(Extract to read Opens)
The 10 Year Trial Build Up
The 10 Year Trial Build Up
began nearly 25 years ago
About 4 months before I met my husband to be I was forlorned. I wanted so badly to be partnered with an amazing spouse. To have kids. To build a home and get on with my life. In that dark hour, feeling so lonely and sad, I got a premonition (which simply sounded like my own voice in my head) that I wanted to find a guy that would bring me flowers every week. I remember feeling a mental hiccup with this, as I had never much cared for romantic gestures before.
Fast forward, those four months and we were introduced by a mutual friend. When I locked eyes with him, over the cafeteria lunch table (so sexy!), a bolt of lightening ran through my body. It wasn’t a comfortable feeling, but it was a cascade of energy that I’d never experienced before or since. Sadly I didn’t have the tools to ask questions of that energy at the time.
So, at 28 years old, I naturally trusted and followed whatever magic I thought that was. I bought the premonition too, that he would bring flowers – which he did, and we were well on our way to matrimony. We were family planning (three kids!) by our third date. It must be destiny, right?
I met his family. I spilled a glass of water, I was so nervous. As we left his family home, his mother and a neighbor sang old Neapolitan tunes on the front stoop. And that was it – I was a goner. What fantasy story adapted for the silver screen had I just entered?
He bought me a beautiful engagement ring, platinum with a yellow gold accent. We went to Italy for vacation and bought our wedding bands abroad. They didn’t have bands that matched my engagement ring exactly, so we bought an alternative. A white gold band with a yellow gold accent. Our jeweler cautioned us though. He told us that these were intended to be anniversary bands, and not for newlyweds. Bah humbug I thought – who needs to conform to convention?
Then about a year ago I looked at my husband while he was sleeping. I finally allowed myself to wonder what he might have to do with all the health problems I’d experienced over the last 10 years. I was finally willing to ask THAT question.
We had made it, by the skin of our teeth, through the pandemic, which seemed a miracle. But our post pandemic recovery wasn’t what I’d hoped it would be. We’d had two cataclysmic, totally out of character, fights, these were two strikes on him. He literally appeared as a different, vicious, mean-spirited person in these moments. I wondered, what and with whom was I dealing?
(Extract to read Closes)
> **What you need to do**
1. Answer these questions from the personal essay, (a) to (c).
(a) How old was the writer when following what felt like magic with the future husband?
(b) In which country were the wedding bands bought?
(c) Who sang old Neapolitan tunes on the front stoop?
2. Does each statement agree with the personal essay? Answer yes or no for each, and quote the words from the essay that decide it.
(a) The writer and the future husband were introduced by a mutual friend.
(b) The engagement ring was white gold.
(c) The jeweler said the bands were meant for newlyweds.
3. List every metal the personal essay names in its description of the rings.
(Data Opens)
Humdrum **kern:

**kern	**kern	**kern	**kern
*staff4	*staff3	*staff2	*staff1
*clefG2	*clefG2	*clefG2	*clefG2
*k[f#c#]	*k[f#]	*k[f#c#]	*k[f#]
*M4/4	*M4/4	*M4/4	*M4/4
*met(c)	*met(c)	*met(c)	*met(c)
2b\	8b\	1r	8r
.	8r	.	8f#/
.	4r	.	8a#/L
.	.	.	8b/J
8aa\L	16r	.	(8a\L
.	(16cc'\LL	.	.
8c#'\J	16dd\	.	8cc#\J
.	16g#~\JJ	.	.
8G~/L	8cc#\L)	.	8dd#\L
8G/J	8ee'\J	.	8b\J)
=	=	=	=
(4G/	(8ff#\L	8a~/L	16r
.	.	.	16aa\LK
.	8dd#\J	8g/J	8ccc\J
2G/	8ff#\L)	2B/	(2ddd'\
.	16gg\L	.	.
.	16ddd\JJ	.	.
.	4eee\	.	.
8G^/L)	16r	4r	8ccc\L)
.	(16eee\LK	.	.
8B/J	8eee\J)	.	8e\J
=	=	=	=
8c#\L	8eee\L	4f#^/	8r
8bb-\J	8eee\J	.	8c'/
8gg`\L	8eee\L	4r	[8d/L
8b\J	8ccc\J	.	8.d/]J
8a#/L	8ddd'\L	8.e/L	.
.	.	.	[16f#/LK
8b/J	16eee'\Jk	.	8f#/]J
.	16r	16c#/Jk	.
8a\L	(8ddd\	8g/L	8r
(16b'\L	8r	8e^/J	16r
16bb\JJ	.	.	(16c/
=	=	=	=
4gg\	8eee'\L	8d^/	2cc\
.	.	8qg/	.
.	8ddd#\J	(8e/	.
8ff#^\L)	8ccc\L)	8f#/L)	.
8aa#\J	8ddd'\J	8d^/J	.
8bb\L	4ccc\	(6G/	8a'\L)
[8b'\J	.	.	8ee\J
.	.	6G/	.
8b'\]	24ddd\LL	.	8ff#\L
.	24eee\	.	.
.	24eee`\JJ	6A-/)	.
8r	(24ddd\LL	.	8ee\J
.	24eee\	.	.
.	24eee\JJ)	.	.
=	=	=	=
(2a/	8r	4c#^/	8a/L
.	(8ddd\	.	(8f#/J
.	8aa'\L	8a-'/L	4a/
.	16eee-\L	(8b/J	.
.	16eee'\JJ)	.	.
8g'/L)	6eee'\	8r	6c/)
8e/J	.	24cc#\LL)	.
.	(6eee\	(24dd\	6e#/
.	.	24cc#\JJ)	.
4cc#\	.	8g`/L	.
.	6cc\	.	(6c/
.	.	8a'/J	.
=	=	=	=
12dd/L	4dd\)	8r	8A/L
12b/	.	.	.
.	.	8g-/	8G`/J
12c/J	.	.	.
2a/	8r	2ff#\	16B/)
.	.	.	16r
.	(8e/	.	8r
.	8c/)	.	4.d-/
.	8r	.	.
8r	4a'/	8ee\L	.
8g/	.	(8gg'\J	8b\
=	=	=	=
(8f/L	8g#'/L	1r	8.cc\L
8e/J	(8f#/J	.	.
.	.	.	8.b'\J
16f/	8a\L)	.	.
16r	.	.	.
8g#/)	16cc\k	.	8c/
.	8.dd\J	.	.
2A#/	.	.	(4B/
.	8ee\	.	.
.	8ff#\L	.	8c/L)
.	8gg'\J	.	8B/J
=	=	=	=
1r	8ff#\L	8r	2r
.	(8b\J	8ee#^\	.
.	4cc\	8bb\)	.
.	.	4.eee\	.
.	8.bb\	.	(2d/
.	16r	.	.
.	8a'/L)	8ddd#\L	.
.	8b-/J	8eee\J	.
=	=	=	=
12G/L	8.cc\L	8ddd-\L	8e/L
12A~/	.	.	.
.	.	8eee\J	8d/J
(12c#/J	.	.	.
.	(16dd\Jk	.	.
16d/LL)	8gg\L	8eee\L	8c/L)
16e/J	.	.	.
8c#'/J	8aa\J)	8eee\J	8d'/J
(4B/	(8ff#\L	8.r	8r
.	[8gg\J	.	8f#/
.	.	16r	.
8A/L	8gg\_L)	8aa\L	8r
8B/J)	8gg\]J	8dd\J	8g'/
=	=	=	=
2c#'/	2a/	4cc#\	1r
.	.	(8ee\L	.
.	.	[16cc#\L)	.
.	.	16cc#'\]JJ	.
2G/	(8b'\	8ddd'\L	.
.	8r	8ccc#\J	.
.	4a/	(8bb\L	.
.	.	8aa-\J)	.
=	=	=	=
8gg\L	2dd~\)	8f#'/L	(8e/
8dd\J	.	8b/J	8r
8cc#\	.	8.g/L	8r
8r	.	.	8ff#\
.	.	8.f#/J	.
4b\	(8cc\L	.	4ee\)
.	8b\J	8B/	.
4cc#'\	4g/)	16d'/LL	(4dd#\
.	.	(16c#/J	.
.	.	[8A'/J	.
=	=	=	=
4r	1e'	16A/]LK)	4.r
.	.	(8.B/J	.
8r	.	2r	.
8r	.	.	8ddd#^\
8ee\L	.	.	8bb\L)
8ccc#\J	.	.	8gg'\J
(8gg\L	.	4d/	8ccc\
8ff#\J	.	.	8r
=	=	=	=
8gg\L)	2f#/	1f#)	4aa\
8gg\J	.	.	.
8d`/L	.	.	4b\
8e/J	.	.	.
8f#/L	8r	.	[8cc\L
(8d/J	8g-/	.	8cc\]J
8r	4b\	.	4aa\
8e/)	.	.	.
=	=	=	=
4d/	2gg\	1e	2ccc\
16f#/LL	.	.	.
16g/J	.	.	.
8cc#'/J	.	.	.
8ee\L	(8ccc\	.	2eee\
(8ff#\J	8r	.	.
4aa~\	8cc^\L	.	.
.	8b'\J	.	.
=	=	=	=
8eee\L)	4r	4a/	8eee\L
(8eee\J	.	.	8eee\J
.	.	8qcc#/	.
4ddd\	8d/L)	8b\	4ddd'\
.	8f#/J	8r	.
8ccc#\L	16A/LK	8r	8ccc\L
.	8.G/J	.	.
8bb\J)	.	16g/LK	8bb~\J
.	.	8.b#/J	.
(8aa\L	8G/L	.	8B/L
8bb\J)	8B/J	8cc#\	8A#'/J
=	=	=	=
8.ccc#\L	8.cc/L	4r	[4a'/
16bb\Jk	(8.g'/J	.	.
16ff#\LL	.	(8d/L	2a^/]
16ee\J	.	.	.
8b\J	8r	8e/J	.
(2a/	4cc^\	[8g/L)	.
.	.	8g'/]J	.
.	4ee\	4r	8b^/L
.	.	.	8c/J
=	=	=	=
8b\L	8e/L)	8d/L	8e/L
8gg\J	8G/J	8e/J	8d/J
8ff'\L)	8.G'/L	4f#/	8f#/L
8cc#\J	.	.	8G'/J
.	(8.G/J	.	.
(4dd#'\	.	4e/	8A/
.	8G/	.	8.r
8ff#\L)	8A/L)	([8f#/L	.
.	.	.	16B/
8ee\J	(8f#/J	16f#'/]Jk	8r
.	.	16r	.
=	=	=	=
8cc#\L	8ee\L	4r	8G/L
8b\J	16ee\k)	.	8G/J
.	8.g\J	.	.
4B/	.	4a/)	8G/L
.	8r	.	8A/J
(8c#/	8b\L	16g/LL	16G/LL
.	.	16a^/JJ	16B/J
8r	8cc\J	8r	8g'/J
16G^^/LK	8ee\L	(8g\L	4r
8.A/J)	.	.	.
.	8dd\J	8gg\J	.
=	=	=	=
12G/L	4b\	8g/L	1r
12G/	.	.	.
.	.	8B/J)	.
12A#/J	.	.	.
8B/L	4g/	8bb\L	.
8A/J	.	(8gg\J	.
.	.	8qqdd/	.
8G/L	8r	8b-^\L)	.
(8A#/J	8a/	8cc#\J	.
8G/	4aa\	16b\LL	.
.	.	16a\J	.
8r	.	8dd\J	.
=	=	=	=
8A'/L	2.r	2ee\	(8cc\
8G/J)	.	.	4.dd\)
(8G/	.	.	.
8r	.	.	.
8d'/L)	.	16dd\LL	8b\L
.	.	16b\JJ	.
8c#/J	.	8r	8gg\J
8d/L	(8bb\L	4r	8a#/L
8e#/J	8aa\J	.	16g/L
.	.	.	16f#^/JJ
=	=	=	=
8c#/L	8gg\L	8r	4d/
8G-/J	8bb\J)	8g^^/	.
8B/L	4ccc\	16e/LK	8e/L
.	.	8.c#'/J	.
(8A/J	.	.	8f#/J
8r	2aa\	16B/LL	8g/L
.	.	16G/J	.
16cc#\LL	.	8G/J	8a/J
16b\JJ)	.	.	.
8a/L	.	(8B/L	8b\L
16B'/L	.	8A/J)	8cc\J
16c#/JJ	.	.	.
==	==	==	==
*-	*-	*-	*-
(Data Closes)
> **Written responses**
1.
(a) 28 years old
(b) Italy
(c) His mother and a neighbor

2.
(a) Yes: "we were introduced by a mutual friend."
(b) No: "platinum with a yellow gold accent."
(c) No: "these were intended to be anniversary bands, and not for newlyweds."

3. platinum, yellow gold, white gold